Tommy Wright has admitted a degree is required these days to understand the offside law.
But he remains convinced that St Johnstone’s controversial opening goal against Ross County on Saturday was correctly allowed to stand.
The County camp were aggrieved that referee John Beaton over-ruled his assistant referee, who had flagged Steven Anderson offside when Michael O’Halloran’s shot beat Mark Brown.
After watching the goal on television, Wright believes Beaton was right to give his side the benefit of the doubt.
“It was a goal,” he insisted. “Every week there is something happens in games. The week before they wanted a penalty for a perfectly good tackle by Chris Millar.
“I would have been disappointed if John Beaton had disallowed the goal because Ando was nowhere near the keeper, he wasn’t interfering and the ball was going in. Their keeper wasn’t getting it.

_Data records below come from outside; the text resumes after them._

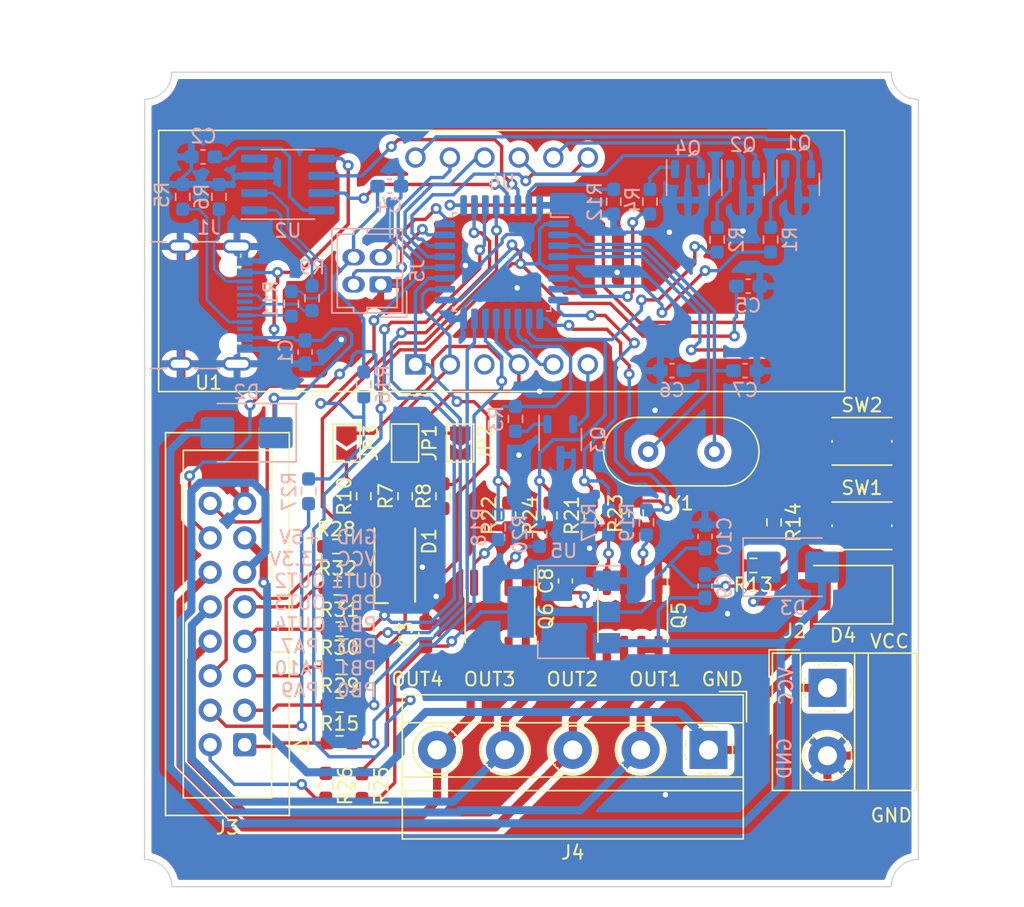
<source format=kicad_pcb>
(kicad_pcb (version 20211014) (generator pcbnew)

  (general
    (thickness 1.6)
  )

  (paper "A4")
  (layers
    (0 "F.Cu" signal)
    (31 "B.Cu" signal)
    (32 "B.Adhes" user "B.Adhesive")
    (33 "F.Adhes" user "F.Adhesive")
    (34 "B.Paste" user)
    (35 "F.Paste" user)
    (36 "B.SilkS" user "B.Silkscreen")
    (37 "F.SilkS" user "F.Silkscreen")
    (38 "B.Mask" user)
    (39 "F.Mask" user)
    (40 "Dwgs.User" user "User.Drawings")
    (41 "Cmts.User" user "User.Comments")
    (42 "Eco1.User" user "User.Eco1")
    (43 "Eco2.User" user "User.Eco2")
    (44 "Edge.Cuts" user)
    (45 "Margin" user)
    (46 "B.CrtYd" user "B.Courtyard")
    (47 "F.CrtYd" user "F.Courtyard")
    (48 "B.Fab" user)
    (49 "F.Fab" user)
    (50 "User.1" user)
    (51 "User.2" user)
    (52 "User.3" user)
    (53 "User.4" user)
    (54 "User.5" user)
    (55 "User.6" user)
    (56 "User.7" user)
    (57 "User.8" user)
    (58 "User.9" user)
  )

  (setup
    (stackup
      (layer "F.SilkS" (type "Top Silk Screen"))
      (layer "F.Paste" (type "Top Solder Paste"))
      (layer "F.Mask" (type "Top Solder Mask") (thickness 0.01))
      (layer "F.Cu" (type "copper") (thickness 0.035))
      (layer "dielectric 1" (type "core") (thickness 1.51) (material "FR4") (epsilon_r 4.5) (loss_tangent 0.02))
      (layer "B.Cu" (type "copper") (thickness 0.035))
      (layer "B.Mask" (type "Bottom Solder Mask") (thickness 0.01))
      (layer "B.Paste" (type "Bottom Solder Paste"))
      (layer "B.SilkS" (type "Bottom Silk Screen"))
      (copper_finish "None")
      (dielectric_constraints no)
    )
    (pad_to_mask_clearance 0)
    (pcbplotparams
      (layerselection 0x00010fc_ffffffff)
      (disableapertmacros false)
      (usegerberextensions false)
      (usegerberattributes true)
      (usegerberadvancedattributes true)
      (creategerberjobfile true)
      (svguseinch false)
      (svgprecision 6)
      (excludeedgelayer true)
      (plotframeref false)
      (viasonmask false)
      (mode 1)
      (useauxorigin false)
      (hpglpennumber 1)
      (hpglpenspeed 20)
      (hpglpendiameter 15.000000)
      (dxfpolygonmode true)
      (dxfimperialunits true)
      (dxfusepcbnewfont true)
      (psnegative false)
      (psa4output false)
      (plotreference true)
      (plotvalue true)
      (plotinvisibletext false)
      (sketchpadsonfab false)
      (subtractmaskfromsilk false)
      (outputformat 1)
      (mirror false)
      (drillshape 1)
      (scaleselection 1)
      (outputdirectory "")
    )
  )

  (net 0 "")
  (net 1 "GND")
  (net 2 "Net-(Q5-Pad2)")
  (net 3 "Net-(Q5-Pad4)")
  (net 4 "OUT2")
  (net 5 "OUT1")
  (net 6 "Net-(Q6-Pad2)")
  (net 7 "Net-(Q6-Pad4)")
  (net 8 "OUT4")
  (net 9 "OUT3")
  (net 10 "dpx")
  (net 11 "c")
  (net 12 "g")
  (net 13 "CA4")
  (net 14 "b")
  (net 15 "CA3")
  (net 16 "CA2")
  (net 17 "f")
  (net 18 "CA1")
  (net 19 "Net-(R9-Pad2)")
  (net 20 "Net-(R11-Pad2)")
  (net 21 "unconnected-(U2-Pad4)")
  (net 22 "+5V")
  (net 23 "USART1_RX")
  (net 24 "USART1_TX")
  (net 25 "Net-(C2-Pad2)")
  (net 26 "+3V3")
  (net 27 "Net-(C9-Pad1)")
  (net 28 "LED1")
  (net 29 "LED2")
  (net 30 "LED3")
  (net 31 "RESET")
  (net 32 "CA1_CTRL")
  (net 33 "CA2_CTRL")
  (net 34 "CA3_CTRL")
  (net 35 "CA4_CTRL")
  (net 36 "PB0_IO")
  (net 37 "PB1_IO")
  (net 38 "SW1")
  (net 39 "OUT1_CTRL")
  (net 40 "OUT2_CTRL")
  (net 41 "dpx_swdio")
  (net 42 "swclk")
  (net 43 "SPI1_SCK")
  (net 44 "SPI1_MISO")
  (net 45 "SPI1_MOSI")
  (net 46 "Q2")
  (net 47 "Q1")
  (net 48 "Net-(D1-Pad1)")
  (net 49 "Net-(D1-Pad2)")
  (net 50 "Net-(D1-Pad3)")
  (net 51 "VCC")
  (net 52 "/CC1")
  (net 53 "/USB_D+")
  (net 54 "/USB_D-")
  (net 55 "unconnected-(J1-PadA8)")
  (net 56 "/CC2")
  (net 57 "unconnected-(J1-PadB8)")
  (net 58 "Net-(J3-Pad1)")
  (net 59 "Net-(J3-Pad2)")
  (net 60 "Net-(J3-Pad3)")
  (net 61 "Net-(J3-Pad4)")
  (net 62 "Net-(J3-Pad5)")
  (net 63 "Net-(J3-Pad6)")
  (net 64 "Net-(J3-Pad7)")
  (net 65 "Net-(J3-Pad9)")
  (net 66 "Net-(Q1-Pad1)")
  (net 67 "Net-(Q2-Pad1)")
  (net 68 "Net-(Q3-Pad1)")
  (net 69 "Net-(Q4-Pad1)")
  (net 70 "BOOT0")
  (net 71 "d")
  (net 72 "e_I2C1_SCL")
  (net 73 "a_I2C1_SDA")

  (footprint "Resistor_SMD:R_0603_1608Metric_Pad0.98x0.95mm_HandSolder" (layer "F.Cu") (at 109.982 151.2335 90))

  (footprint "Resistor_SMD:R_0603_1608Metric_Pad0.98x0.95mm_HandSolder" (layer "F.Cu") (at 102.362 163.83))

  (footprint "Resistor_SMD:R_0603_1608Metric_Pad0.98x0.95mm_HandSolder" (layer "F.Cu") (at 104.14 151.2335 90))

  (footprint "Button_Switch_SMD:SW_Push_1P1T_NO_Vertical_Wuerth_434133025816" (layer "F.Cu") (at 140.843 147.193 180))

  (footprint "Resistor_SMD:R_0603_1608Metric_Pad0.98x0.95mm_HandSolder" (layer "F.Cu") (at 107.188 151.2335 90))

  (footprint "Resistor_SMD:R_0603_1608Metric_Pad0.98x0.95mm_HandSolder" (layer "F.Cu") (at 120.904 152.654 90))

  (footprint "Crystal:Crystal_HC49-4H_Vertical" (layer "F.Cu") (at 125.095 147.955))

  (footprint "Diode_SMD:D_SMB" (layer "F.Cu") (at 139.446 158.496 180))

  (footprint "Display_7Segment:CA56-12CGKWA" (layer "F.Cu") (at 107.95 141.5275 90))

  (footprint "Resistor_SMD:R_0603_1608Metric_Pad0.98x0.95mm_HandSolder" (layer "F.Cu") (at 102.108 154.94 180))

  (footprint "LED_SMD:LED_RGB_1210" (layer "F.Cu") (at 106.426 156.3135 90))

  (footprint "Resistor_SMD:R_0603_1608Metric_Pad0.98x0.95mm_HandSolder" (layer "F.Cu") (at 102.362 166.624))

  (footprint "Package_SO:SOIC-8_3.9x4.9mm_P1.27mm" (layer "F.Cu") (at 123.952 160.02 -90))

  (footprint "Resistor_SMD:R_0603_1608Metric_Pad0.98x0.95mm_HandSolder" (layer "F.Cu") (at 104.013 172.593 -90))

  (footprint "Resistor_SMD:R_0603_1608Metric_Pad0.98x0.95mm_HandSolder" (layer "F.Cu") (at 132.842 156.337 180))

  (footprint "Resistor_SMD:R_0603_1608Metric_Pad0.98x0.95mm_HandSolder" (layer "F.Cu") (at 124.206 152.5035 90))

  (footprint "Button_Switch_SMD:SW_Push_1P1T_NO_Vertical_Wuerth_434133025816" (layer "F.Cu") (at 140.843 153.416))

  (footprint "Resistor_SMD:R_0603_1608Metric_Pad0.98x0.95mm_HandSolder" (layer "F.Cu") (at 102.362 169.418))

  (footprint "Resistor_SMD:R_0603_1608Metric_Pad0.98x0.95mm_HandSolder" (layer "F.Cu") (at 101.346 172.5695 -90))

  (footprint "TerminalBlock_MetzConnect:TerminalBlock_MetzConnect_Type011_RT05505HBWC_1x05_P5.00mm_Horizontal" (layer "F.Cu") (at 129.54 169.926 180))

  (footprint "Resistor_SMD:R_0603_1608Metric_Pad0.98x0.95mm_HandSolder" (layer "F.Cu") (at 114.808 152.654 90))

  (footprint "Jumper:SolderJumper-2_P1.3mm_Open_TrianglePad1.0x1.5mm" (layer "F.Cu") (at 102.87 147.32 -90))

  (footprint "Resistor_SMD:R_0603_1608Metric_Pad0.98x0.95mm_HandSolder" (layer "F.Cu") (at 117.856 152.654 90))

  (footprint "Resistor_SMD:R_0603_1608Metric_Pad0.98x0.95mm_HandSolder" (layer "F.Cu") (at 102.362 161.036))

  (footprint "Resistor_SMD:R_0603_1608Metric_Pad0.98x0.95mm_HandSolder" (layer "F.Cu") (at 134.366 153.162 -90))

  (footprint "Jumper:SolderJumper-2_P1.3mm_Open_TrianglePad1.0x1.5mm" (layer "F.Cu") (at 107.188 147.32 -90))

  (footprint "Resistor_SMD:R_0603_1608Metric_Pad0.98x0.95mm_HandSolder" (layer "F.Cu") (at 102.2115 157.988))

  (footprint "Capacitor_SMD:C_0603_1608Metric_Pad1.08x0.95mm_HandSolder" (layer "F.Cu") (at 118.999 157.48 90))

  (footprint "Package_SO:SOIC-8_3.9x4.9mm_P1.27mm" (layer "F.Cu") (at 114.173 160.085 -90))

  (footprint "Connector_IDC:IDC-Header_2x08_P2.54mm_Vertical" (layer "F.Cu") (at 95.3675 169.545 180))

  (footprint "Jumper:SolderJumper-2_P1.3mm_Open_TrianglePad1.0x1.5mm" (layer "F.Cu") (at 111.252 147.32 -90))

  (footprint "TerminalBlock_MetzConnect:TerminalBlock_MetzConnect_Type011_RT05502HBWC_1x02_P5.00mm_Horizontal" (layer "F.Cu") (at 138.303 165.354 -90))

  (footprint "Capacitor_SMD:C_0603_1608Metric_Pad1.08x0.95mm_HandSolder" (layer "F.Cu") (at 108.712 161.417 90))

  (footprint "Resistor_SMD:R_0603_1608Metric_Pad0.98x0.95mm_HandSolder" (layer "B.Cu") (at 117.094 154.0275 -90))

  (footprint "Resistor_SMD:R_0603_1608Metric_Pad0.98x0.95mm_HandSolder" (layer "B.Cu") (at 130.175 132.334 90))

  (footprint "Package_SO:SOIC-8_3.9x4.9mm_P1.27mm" (layer "B.Cu") (at 98.552 128.27))

  (footprint "Package_TO_SOT_SMD:SOT-23-3" (layer "B.Cu") (at 118.618 147.066 -90))

  (footprint "Capacitor_SMD:C_0603_1608Metric_Pad1.08x0.95mm_HandSolder" (layer "B.Cu") (at 132.2335 141.986))

  (footprint "Package_TO_SOT_SMD:SOT-23-3" (layer "B.Cu") (at 128.016 128.27 -90))

  (footprint "Resistor_SMD:R_0603_1608Metric_Pad0.98x0.95mm_HandSolder" (layer "B.Cu") (at 115.316 145.542 -90))

  (footprint "Package_QFP:LQFP-32_7x7mm_P0.8mm" (layer "B.Cu") (at 114.3 133.985 180))

  (footprint "Resistor_SMD:R_0603_1608Metric_Pad0.98x0.95mm_HandSolder" (layer "B.Cu") (at 124.968 153.162 -90))

  (footprint "Resistor_SMD:R_0603_1608Metric_Pad0.98x0.95mm_HandSolder" (layer "B.Cu") (at 98.806 137.0565 90))

  (footprint "Resistor_SMD:R_0603_1608Metric_Pad0.98x0.95mm_HandSolder" (layer "B.Cu") (at 122.555 129.54 90))

  (footprint "Resistor_SMD:R_0603_1608Metric_Pad0.98x0.95mm_HandSolder" (layer "B.Cu") (at 114.046 153.5195 -90))

  (footprint "Resistor_SMD:R_0603_1608Metric_Pad0.98x0.95mm_HandSolder" (layer "B.Cu") (at 104.14 143.002 90))

  (footprint "Resistor_SMD:R_0603_1608Metric_Pad0.98x0.95mm_HandSolder" (layer "B.Cu") (at 125.222 129.54 90))

  (footprint "Capacitor_SMD:C_0603_1608Metric_Pad1.08x0.95mm_HandSolder" (layer "B.Cu") (at 129.286 157.861 90))

  (footprint "Diode_SMD:D_SMB" (layer "B.Cu") (at 95.504 146.558 180))

  (footprint "Capacitor_SMD:C_0603_1608Metric_Pad1.08x0.95mm_HandSolder" (layer "B.Cu") (at 132.461 135.763))

  (footprint "Resistor_SMD:R_0603_1608Metric_Pad0.98x0.95mm_HandSolder" (layer "B.Cu")
    (tedit 5F68FEEE) (tstamp 6cda3572-74ef-4a06-8124-993046ba38c0)
    (at 122.174 153.162 -90)
    (descr "Resistor SMD 0603 (1608 Metric), square (rectangular) end terminal, IPC_7351 nominal with elongated pad for handsoldering. (Body size source: IPC-SM-782 page 72, https://www.pcb-3d.com/wordpress/wp-content/uploads/ipc-sm-782a_amendment_1_and_2.pdf), generated with kicad-footprint-generator")
    (tags "resistor handsolder")
    (property "Sheetfile" "uni_mcu_pcb.kicad_sch")
    (property "Sheetname" "")
    (path "/ff43deae-035d-4a29-aa53-59799e305636")
    (attr smd)
    (fp_text reference "R17" (at 0 1.43 90) (layer "B.SilkS")
      (effects (font (size 1 1) (thickness 0.15)) (justify mirror))
      (tstamp 3375c0bf-3920-4525-9c81-b0e340691474)
    )
    (fp_text value "R" (at 0 -1.43 90) (layer "B.Fab")
      (effects (font (size 1 1) (thickness 0.15)) (justify mirror))
      (tstamp ec0ac578-f12b-48c0-88f8-d7a9ab42dfb1)
    )
    (fp_text user "${REFERENCE}" (at 0 0 90) (layer "B.Fab")
      (effects (font (size 0.4 0.4) (thickness 0.06)) (justify mirror))
      (tstamp 5e90b95d-f620-4429-a2c8-2e5009b711aa)
    )
    (fp_line (start -0.254724 0.5225) (end 0.254724 0.5225) (layer "B.SilkS") (width 0.12) (tstamp 4b4c5d1f-de0b-4455-b8a5-0f3ca3803e78))
    (fp_line (start -0.254724 -0.5225) (end 0.254724 -0.5225) (layer "B.SilkS") (width 0.12) (tstamp 94446849-48f2-4280-aeb1-d17f96fd3ed3))
    (fp_line (start -1.65 -0.73) (end -1.65 0.73) (layer "B.CrtYd") (width 0.05) (tstamp 4480a473-a7cd-43b7-83fa-1d44cb9d245e))
    (fp_line (start -1.65 0.73) (end 1.65 0.73) (layer "B.CrtYd") (width 0.05) (tstamp 8d053e82-9c09-473d-bc7a-a93b201d6b22))
    (fp_line (start 1.65 0.73) (end 1.65 -0.73) (layer "B.CrtYd") (width 0.05) (tstamp be52e824-df85-47a4-af9c-caa8795267f9))
    (fp_line (start 1.65 -0.73) (end -1.65 -0.73) (layer "B.CrtYd") (width 0.05) (tstamp db132782-9782-4048-9294-9c39cb16fd7b))
    (fp_line (start -0.8 -0.4125) (end -0.8 0.4125) (layer "B.Fab") (width 0.1) (tstamp 376679ea-7cf8-48fd-be16-c59bf6098615))
    (fp_line (start 0.8 -0.4125) (end -0.8 -0.4125) (layer "B.Fab") (width 0.1) (tstamp 3db031cd-03b6-4f58-8054-373b8252303e))
    (fp_line (start 0.8 0.4125) (end 0.8 -0.4125) (layer "B.Fab") (width 0.1) (tstamp 51258b55-454c-4234-bf7b-1c2b0d33bd3f))
    (fp_line (start -0.8 0.4125) (end 0.8 0.4125) (layer "B.Fab") (width 0.1) (tstamp d23900d0-3fb0-46dd-b9fb-408c3a36f6ba))
    (pad "1" smd roundrect (at -0.9125 0 270) (size 0.975 0.95) (layers "B.Cu" "B.Paste" "B.Mask") (roundrect_rratio 0.25)
      (net 40 "OUT2_CTRL") (pintype "passive") (tstamp 35c05a60-97b8-4e93-a148-db3f67bdc2dd))
    (pad "2" smd roundrect (at 0.9125 0 270) (size 0.975
... [791207 chars truncated]
</source>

“In real time the referee made the right decision. Even playing it back it is inconclusive whether Ando was lifting his foot to try to deflect the ball in or lifting his foot to get out of the way. The referee was adamant and he had the best view.
“The rule was brought in to help attacking play. You almost need a degree to work out the different phases of the offside rule now.
“But whether we like it or not, whether or not we agree with it, the rule was brought in to encourage attacking play and more goals. In that incident Anderson’s movement didn’t affect the keeper.”